Top of PASSAGE PROVIDED
Since our last Investor Day, 3 years ago, we've seen nearly $1,000,000,000 of organic base fee growth, which is almost as much as our next 3 ETF issuers combined over the same period. All parts of our business are important to us. The total ETF and indexing platform for its scale, its technology and its ability to manage complexity and the ETFs for their organic base fee growth. But given the centrality of ETFs to our revenue growth story, I'm going to spend the bulk of our time together there. And specifically, why we think ETF penetration is still very low and the generational shifts that we can unlock through new growth.
2nd is why we believe our ETF business is different and has delivered differentiated revenue growth. And third, why we are investing in our scale and our ability to handle complexity on our entire platform and connect it to the rest of the ETF and indexing ecosystem. Let me first start with a lens of the industry on ETFs. As I said, penetration rates are still in the single digits. We are in the midst of 3 generational shifts that are unlocking all sorts of new growth opportunities.
And we expect that by 2025 ETFs will be $15,000,000,000,000 So even at $8,000,000,000,000 in total industry assets today, globally, ETF penetration is still low by market, by region, by client and with a lot of room to grow. Just to give you a couple of examples, ETFs are only 3% of the total market of stocks and bonds. Even our most established client segment, fee based wealth globally, ETF penetration is only 11% of clients overall portfolios. Now, in citing these low penetration rates, I'm not just taking a large number and dividing it by an even larger number, but I'm trying to make a point about the markets in which our ETFs now compete. Our ETFs are becoming the essential ingredients to whole portfolios and are often substitutes for single securities, not just active management or traditional index or ETF providers, a theme that you're going to hear from me, from Martin and from Steven.
Bottom of PASSAGE PROVIDED
Top of EXCERPTED DATA
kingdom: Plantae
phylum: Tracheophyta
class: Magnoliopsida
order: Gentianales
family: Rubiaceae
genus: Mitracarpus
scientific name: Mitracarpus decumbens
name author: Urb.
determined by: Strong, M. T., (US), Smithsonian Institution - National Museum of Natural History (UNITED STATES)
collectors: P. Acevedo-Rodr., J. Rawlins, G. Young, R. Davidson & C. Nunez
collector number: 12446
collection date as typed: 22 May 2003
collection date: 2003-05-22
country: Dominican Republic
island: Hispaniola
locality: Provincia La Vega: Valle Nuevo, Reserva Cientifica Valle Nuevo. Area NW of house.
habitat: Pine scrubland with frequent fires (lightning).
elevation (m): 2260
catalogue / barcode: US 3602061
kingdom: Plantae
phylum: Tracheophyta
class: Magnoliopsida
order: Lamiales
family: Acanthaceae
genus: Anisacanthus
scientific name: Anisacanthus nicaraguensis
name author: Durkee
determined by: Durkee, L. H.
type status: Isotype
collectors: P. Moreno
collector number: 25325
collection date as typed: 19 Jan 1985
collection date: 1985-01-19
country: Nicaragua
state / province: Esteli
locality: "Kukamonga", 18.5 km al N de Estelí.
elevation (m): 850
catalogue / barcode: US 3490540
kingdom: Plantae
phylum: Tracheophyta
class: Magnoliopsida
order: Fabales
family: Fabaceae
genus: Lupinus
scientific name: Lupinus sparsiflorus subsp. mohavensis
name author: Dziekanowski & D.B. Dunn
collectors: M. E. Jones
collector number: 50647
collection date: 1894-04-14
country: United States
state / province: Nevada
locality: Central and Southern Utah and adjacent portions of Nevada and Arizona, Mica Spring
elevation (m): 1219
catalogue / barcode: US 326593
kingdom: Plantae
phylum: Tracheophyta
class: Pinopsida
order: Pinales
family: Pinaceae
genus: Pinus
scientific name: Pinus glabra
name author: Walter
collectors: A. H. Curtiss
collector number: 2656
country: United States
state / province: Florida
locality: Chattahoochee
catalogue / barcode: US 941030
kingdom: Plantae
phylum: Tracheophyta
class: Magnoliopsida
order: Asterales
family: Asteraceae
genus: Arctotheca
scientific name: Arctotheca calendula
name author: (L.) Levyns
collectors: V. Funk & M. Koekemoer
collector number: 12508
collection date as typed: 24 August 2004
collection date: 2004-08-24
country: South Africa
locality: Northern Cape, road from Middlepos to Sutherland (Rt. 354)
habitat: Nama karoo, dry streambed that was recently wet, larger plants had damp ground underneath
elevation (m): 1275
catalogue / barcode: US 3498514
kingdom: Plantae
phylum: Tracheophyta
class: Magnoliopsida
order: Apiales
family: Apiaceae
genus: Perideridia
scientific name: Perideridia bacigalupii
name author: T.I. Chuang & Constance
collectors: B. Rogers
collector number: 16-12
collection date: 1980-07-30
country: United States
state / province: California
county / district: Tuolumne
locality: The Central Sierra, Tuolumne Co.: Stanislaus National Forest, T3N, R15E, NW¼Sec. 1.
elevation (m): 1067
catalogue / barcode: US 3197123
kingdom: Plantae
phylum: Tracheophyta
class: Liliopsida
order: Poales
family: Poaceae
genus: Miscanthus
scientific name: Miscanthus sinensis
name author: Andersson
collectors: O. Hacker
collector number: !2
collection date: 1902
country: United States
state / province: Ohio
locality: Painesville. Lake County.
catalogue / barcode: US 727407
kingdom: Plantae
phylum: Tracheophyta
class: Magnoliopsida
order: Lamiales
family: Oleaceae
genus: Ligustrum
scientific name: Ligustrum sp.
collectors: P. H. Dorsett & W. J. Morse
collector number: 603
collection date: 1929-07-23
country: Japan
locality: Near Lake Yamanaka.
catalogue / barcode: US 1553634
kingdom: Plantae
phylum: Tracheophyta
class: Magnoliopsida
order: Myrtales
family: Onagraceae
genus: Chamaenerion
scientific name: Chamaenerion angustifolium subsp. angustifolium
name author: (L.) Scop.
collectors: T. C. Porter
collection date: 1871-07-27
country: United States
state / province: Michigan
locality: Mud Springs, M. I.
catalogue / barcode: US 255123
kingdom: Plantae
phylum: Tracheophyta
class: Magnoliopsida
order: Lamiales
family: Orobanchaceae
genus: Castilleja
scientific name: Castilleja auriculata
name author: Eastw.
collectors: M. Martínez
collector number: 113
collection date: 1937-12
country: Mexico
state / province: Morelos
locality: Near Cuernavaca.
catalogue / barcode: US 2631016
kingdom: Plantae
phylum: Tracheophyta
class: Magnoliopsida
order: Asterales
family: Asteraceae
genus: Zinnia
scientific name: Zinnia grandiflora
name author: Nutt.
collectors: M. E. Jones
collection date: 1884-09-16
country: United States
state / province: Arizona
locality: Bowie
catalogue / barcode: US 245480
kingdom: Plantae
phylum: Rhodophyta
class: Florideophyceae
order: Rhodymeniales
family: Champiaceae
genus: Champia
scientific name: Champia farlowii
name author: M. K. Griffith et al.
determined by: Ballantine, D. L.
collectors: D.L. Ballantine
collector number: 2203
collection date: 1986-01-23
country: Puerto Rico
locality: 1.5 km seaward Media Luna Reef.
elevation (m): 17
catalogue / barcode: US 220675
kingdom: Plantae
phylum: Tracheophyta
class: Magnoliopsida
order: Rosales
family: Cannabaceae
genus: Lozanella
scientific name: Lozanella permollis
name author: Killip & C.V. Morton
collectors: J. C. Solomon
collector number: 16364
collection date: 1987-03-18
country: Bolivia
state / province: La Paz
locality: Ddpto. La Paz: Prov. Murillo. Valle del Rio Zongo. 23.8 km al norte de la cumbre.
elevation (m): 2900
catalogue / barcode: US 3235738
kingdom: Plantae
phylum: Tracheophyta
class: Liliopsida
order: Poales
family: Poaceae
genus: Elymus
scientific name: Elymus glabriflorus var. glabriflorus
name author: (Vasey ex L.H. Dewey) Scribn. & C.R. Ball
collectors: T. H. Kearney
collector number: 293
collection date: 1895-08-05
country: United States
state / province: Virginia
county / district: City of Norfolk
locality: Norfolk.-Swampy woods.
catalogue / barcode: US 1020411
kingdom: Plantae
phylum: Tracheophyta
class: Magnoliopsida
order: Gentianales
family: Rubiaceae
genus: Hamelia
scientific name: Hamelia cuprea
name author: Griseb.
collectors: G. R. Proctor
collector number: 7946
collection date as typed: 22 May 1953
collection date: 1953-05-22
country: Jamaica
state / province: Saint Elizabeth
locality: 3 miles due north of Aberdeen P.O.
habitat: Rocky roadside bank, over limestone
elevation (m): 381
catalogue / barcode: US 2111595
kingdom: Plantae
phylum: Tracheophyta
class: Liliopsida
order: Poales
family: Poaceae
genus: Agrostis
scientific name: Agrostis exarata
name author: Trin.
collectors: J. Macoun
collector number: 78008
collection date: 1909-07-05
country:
Bottom of EXCERPTED DATA
WHAT TO DO ::
a) Based on the investor day remarks, answer yes or no to each statement below, quoting the words from the remarks that decide it.
(i) ETFs make up 3% of the total market of stocks and bonds.
(ii) In fee based wealth globally, ETF penetration is 20% of clients' overall portfolios.
(iii) The organic base fee growth since the last Investor Day is greater than that of the next 3 ETF issuers combined.
b) Answer these questions from the investor day remarks.
(i) How many years ago was the last Investor Day?
(ii) How many generational shifts does the speaker say are underway?
(iii) What total do ETFs reach by 2025, according to the speaker's expectation?
c) Output the part of the investor day remarks between "2nd is why we" and "new growth opportunities.", inclusive, copying it word for word.

ANSWERS TO THE EXERCISE ::
a)
(i) Yes: "ETFs are only 3% of the total market of stocks and bonds"
(ii) No: "ETF penetration is only 11% of clients overall portfolios"
(iii) No: "almost as much as our next 3 ETF issuers combined over the same period"

b)
(i) 3 years
(ii) 3
(iii) $15,000,000,000,000

c)
2nd is why we believe our ETF business is different and has delivered differentiated revenue growth. And third, why we are investing in our scale and our ability to handle complexity on our entire platform and connect it to the rest of the ETF and indexing ecosystem. Let me first start with a lens of the industry on ETFs. As I said, penetration rates are still in the single digits. We are in the midst of 3 generational shifts that are unlocking all sorts of new growth opportunities.